Re: [PATCH] posix: Fix improper assert in Linux posix_spawn (BZ#22273)
> Il giorno 20 ott 2017, alle ore 21:55, Tulio Magno Quites Machado Filho <tuliom@linux.vnet.ibm.com> ha scritto:
>
> Adhemerval Zanella <adhemerval.zanella@linaro.org> writes:
>
>> As noted by Florian Weimer, current Linux posix_spawn implementation
>> can trigger an assert if the auxiliary process is terminated before
>> actually setting the err member:
>>
>> 340 /* Child must set args.err to something non-negative - we rely on
>> 341 the parent and child sharing VM. */
>> 342 args.err = -1;
>> [...]
>> 362 new_pid = CLONE (__spawni_child, STACK (stack, stack_size), stack_size,
>> 363 CLONE_VM | CLONE_VFORK | SIGCHLD, &args);
>> 364
>> 365 if (new_pid > 0)
>> 366 {
>> 367 ec = args.err;
>> 368 assert (ec >= 0);
>>
>> Another possible issue is killing the child between setting the err and
>> actually calling execve. In this case the process will not ran, but
>> posix_spawn also will not report any error:
>>
>> 269
>> 270 args->err = 0;
>> 271 args->exec (args->file, args->argv, args->envp);
>>
>> As suggested by Andreas Schwab, this patch removes the faulty assert
>> and also handles any signal that happens before fork and execve as the
>> spawn was successful (and thus relaying the handling to the caller to
>> figure this out). Different than Florian, I can not see why using
>> atomics to set err would help here, essentially the code runs
>> sequentially (due CLONE_VFORK) and I think it would not be legal the
>> compiler evaluate ec without checking for new_pid result (thus there
>> is no need to compiler barrier).
>>
>> Summarizing the possible scenarios on posix_spawn execution, we
>> have:
>>
>> 1. For default case with a success execution, args.err will be 0, pid
>> will not be collected and it will be reported to caller.
>>
>> 2. For default failure case, args.err will be positive and the it will
>> be collected by the waitpid. An error will be reported to the
>> caller.
>>
>> 3. For the unlikely case where the process was terminated and not
>> collected by a caller signal handler, it will be reported as succeful
>> execution and not be collected by posix_spawn (since args.err will
>> be 0). The caller will need to actually handle this case.
>>
>> 4. For the unlikely case where the process was terminated and collected
>> by caller we have 3 other possible scenarios:
>>
>> 4.1. The auxiliary process was terminated with args.err equal to 0:
>> it will handled as 1. (so it does not matter if we hit the pid
>> reuse race since we won't possible collect an unexpected
>> process).
>>
>> 4.2. The auxiliary process was terminated after execve (due a failure
>> in calling it) and before setting args.err to -1: it will also
>> be handle as 1. but with the issue of not be able to report the
>> caller a possible execve failures.
>>
>> 4.3. The auxiliary process was terminated after args.err is set to -1:
>> this is the case where it will be possible to hit the pid reuse
>> case where we will need to collected the auxiliary pid but we
>> can not be sure if it will be expected one. I think for this
>> case we need to actually change waitpid to use WNOHANG to avoid
>> hanging indefinitely on the call and report an error to caller
>> since we can't differentiate between a default failure as 2.

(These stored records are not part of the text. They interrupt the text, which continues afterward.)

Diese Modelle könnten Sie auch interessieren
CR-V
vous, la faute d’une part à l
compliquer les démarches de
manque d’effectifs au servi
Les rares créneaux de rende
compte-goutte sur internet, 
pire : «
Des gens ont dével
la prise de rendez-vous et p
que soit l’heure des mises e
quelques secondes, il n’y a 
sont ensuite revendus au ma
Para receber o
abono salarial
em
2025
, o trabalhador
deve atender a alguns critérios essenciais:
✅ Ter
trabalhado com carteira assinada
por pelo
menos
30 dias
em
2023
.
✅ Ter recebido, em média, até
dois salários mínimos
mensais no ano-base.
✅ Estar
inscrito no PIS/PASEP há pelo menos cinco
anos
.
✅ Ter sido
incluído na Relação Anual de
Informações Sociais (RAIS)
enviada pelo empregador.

>> and a possible pid reuse race issue.
>>
>> Checked on x86_64-linux-gnu.
>
> posix/tst-spawn and posix/tst-spawn2 started to fail after this patch.

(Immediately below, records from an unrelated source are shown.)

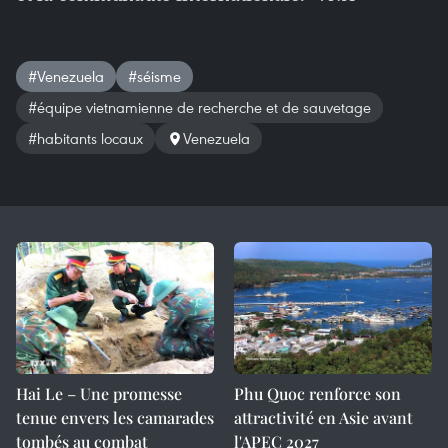
#Venezuela
#séisme
#équipe vietnamienne de recherche et de sauvetage
#habitants locaux
Venezuela
Hai Le – Une promesse
Phu Quoc renforce son
tenue envers les camarades
attractivité en Asie avant
tombés au combat
l'APEC 2027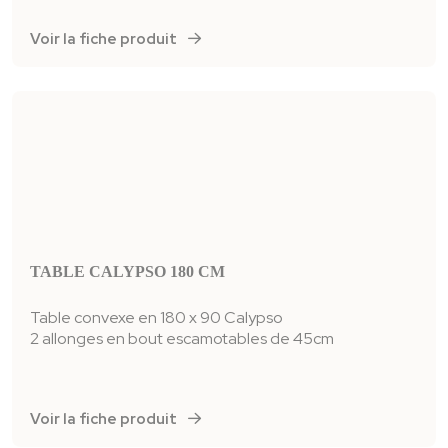
Voir la fiche produit
TABLE CALYPSO 180 CM
Table convexe en 180 x 90 Calypso
2 allonges en bout escamotables de 45cm
Voir la fiche produit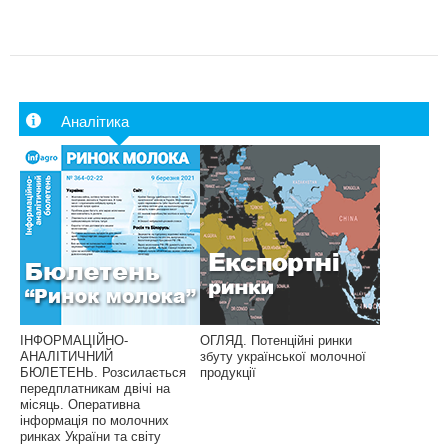
Аналітика
ІНФОРМАЦІЙНО-
ОГЛЯД. Потенційні ринки
АНАЛІТИЧНИЙ
збуту української молочної
БЮЛЕТЕНЬ. Розсилається
продукції
передплатникам двічі на
місяць. Оперативна
інформація по молочних
ринках України та світу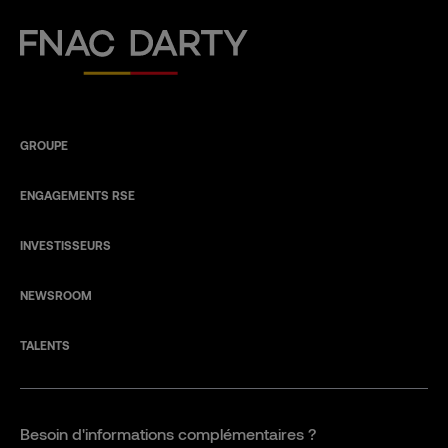
Fnac Darty
GROUPE
ENGAGEMENTS RSE
INVESTISSEURS
NEWSROOM
TALENTS
Besoin d'informations complémentaires ?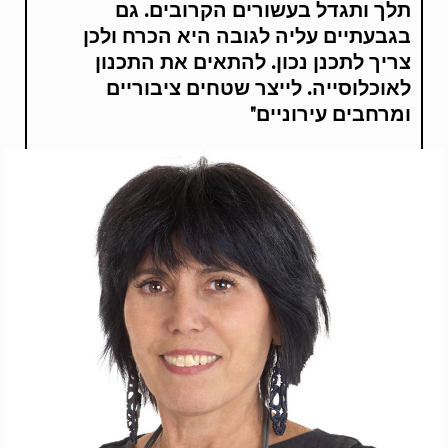
תלך ותגדל בעשורים הקרובים. גם
בגבעתיים עליה לגובה היא הכרח ולכן
צריך לתכנן נכון. להתאים את התכנון
לאוכלוסייה. לייצר שטחים ציבוריים
ומרחבים עירוניים"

> Reproduced on aarch64 [1], ppc [2], ppc64 [3] and ppc64le.
>
> posix/tst-spawn.out:
> error: tst-spawn.c:257: not true: WEXITSTATUS (status) == 0
> error: 1 test failures
>
> posix/tst-spawn2.out:
> error: tst-spawn2.c:56: waitpid: No such file or directory)
> error: 1 test failures
>
> [1] http://glibc-buildbot.reserved-bit.com/builders/glibc-aarch64-linux/builds/760
> [2] http://glibc-buildbot.reserved-bit.com/builders/glibc-ppc-linux/builds/152
> [3] http://glibc-buildbot.reserved-bit.com/builders/glibc-power8-linux/builds/728
>
> --
> Tulio Magno
Right, I only indeed checked on x86_64. I will check this out.